ROME, September 28, 2009 (LifeSiteNews.com) – From his first address after landing at Prague's airport on Saturday, Pope Benedict XVI emphasized the need to reassert the Christian nature of Europe's heritage and culture during his recently concluded visit to the Czech Republic.

At his airport address on Saturday, the pope said that now that religious freedom has been restored after the collapse of Soviet communism, “I call upon all the citizens of this Republic to rediscover the Christian traditions which have shaped their culture.”

“Only those who maintain in their hearts a holy 'fear of God' can also put their trust in man and spend their lives building a more just and fraternal world,” the pope told a congregation today.

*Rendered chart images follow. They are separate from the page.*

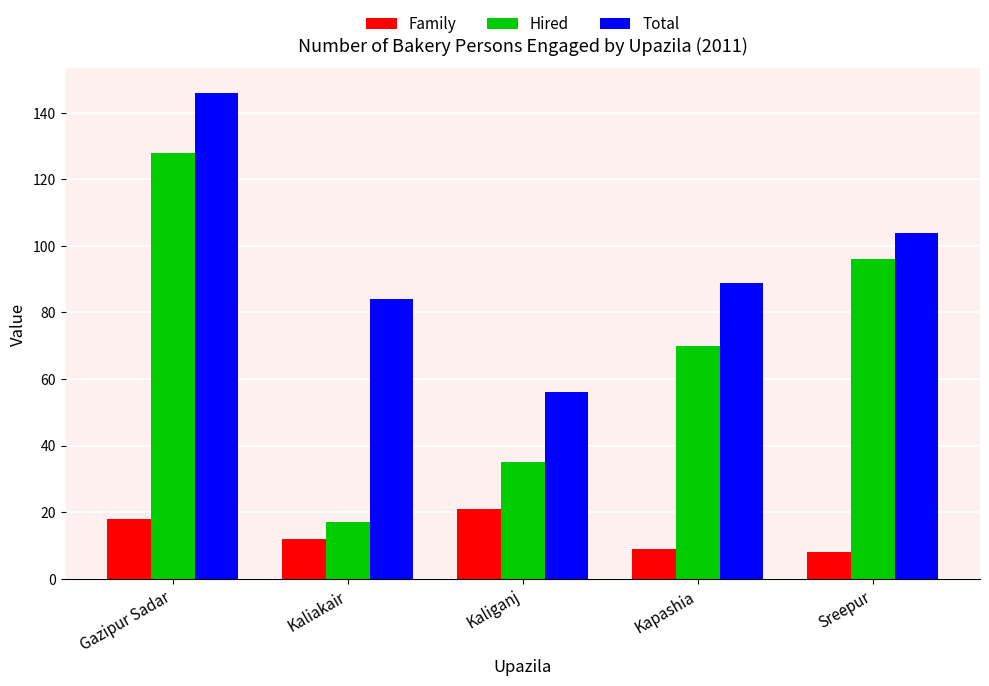

The Total series shows 104 at Sreepur. True or false?

True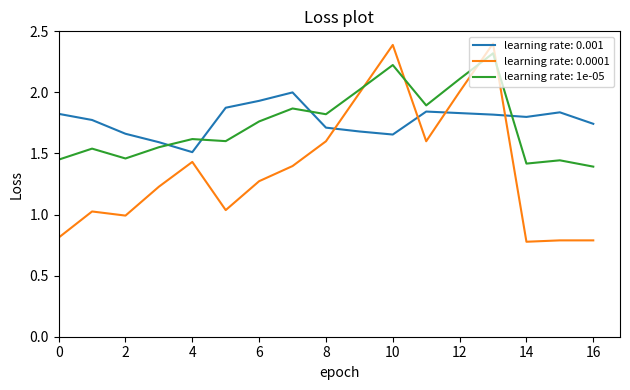

Which series has the widest spread of values?

learning rate: 0.0001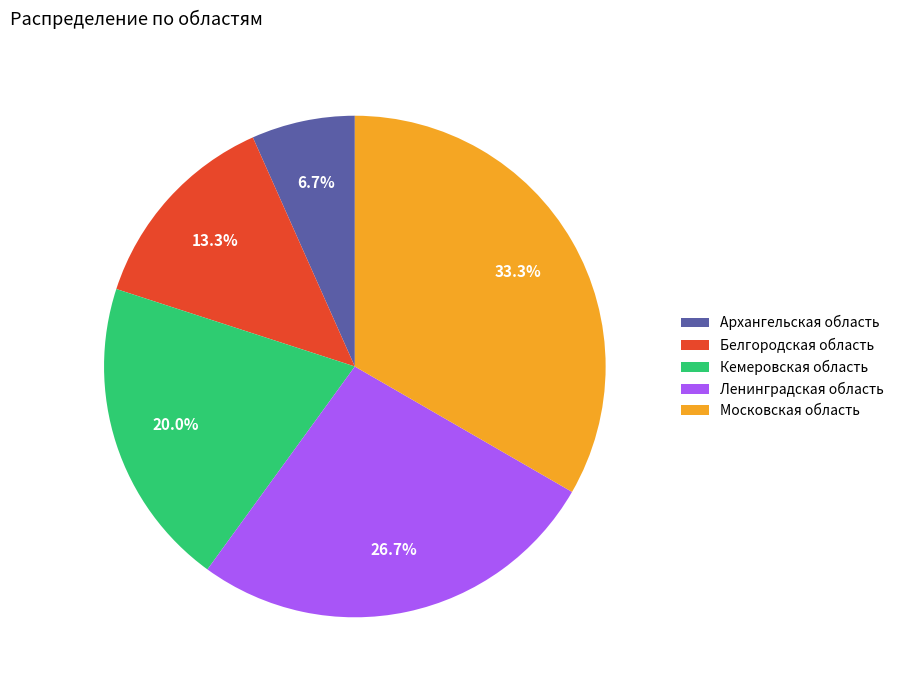

To the nearest percent, what is the average slice percentage?

20%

In his address to the Czech government and diplomatic service at the Presidential Palace of Prague
on Saturday, Pope Benedict took up the theme again, speaking of the “the irreplaceable role of Christianity” in the formation of a just society. He acknowledged the “voice of those who today, across this country and continent, seek to apply their faith respectfully yet decisively in the public arena.”

The pope told officials that the “Christian roots” of their country “have nourished a remarkable spirit of forgiveness, reconciliation and cooperation which has enabled the people of these lands to find freedom and to usher in a new beginning, a new synthesis, a renewal of hope. Is it not precisely this spirit that contemporary Europe requires?”

Speaking to priests, seminarians and members of religious orders at the Cathedral of Saints Vitus, Wenceslaus and Adalbert later that day, Benedict made reference to the long history of Czech martyrs, including those who died resisting Communism. He said, “Society continues to suffer from the wounds caused by atheist ideology, and it is often seduced by the modern mentality of hedonistic consumerism amid a dangerous crisis of human and religious values and a growing drift towards ethical and cultural relativism.”

At the large outdoor Mass held at Turany airport at Brno on Sunday, Benedict came back to the subject again, referring to modern “cultural conditions” that have been relegated strictly to the private sphere of life, while in public life “scientific and economic progress” take precedence.

The theme of the re-Christianization of a Europe that has become mired in secularism and moral relativism has been one of the central defining ideas of Benedict's pontificate. In his now famous homily, addressed to the college of cardinals in April 2005 just days before his election, then-Cardinal Ratzinger warned of the growth of a “dictatorship of relativism” “which does not recognize anything as for certain and which has as its highest goal one's own ego and one's own desires.”

In 2004, the leadership of the European Union indicated their deep opposition to this program of Re-Christianization, however, by refusing to include a single reference to God or to Europe's Christian roots in the proposed EU constitution. The Czech Republic was part of a coalition of countries, with Italy, Lithuania, Malta, Poland, Portugal, and Slovakia, that tried to force the inclusion of mention of Christianity in the preamble of the EU constitution in 2004. Strongly opposed to this movement were the governments of France and Belgium. In the end, the constitution mentioned only the “cultural, religious and humanist inheritance of Europe.”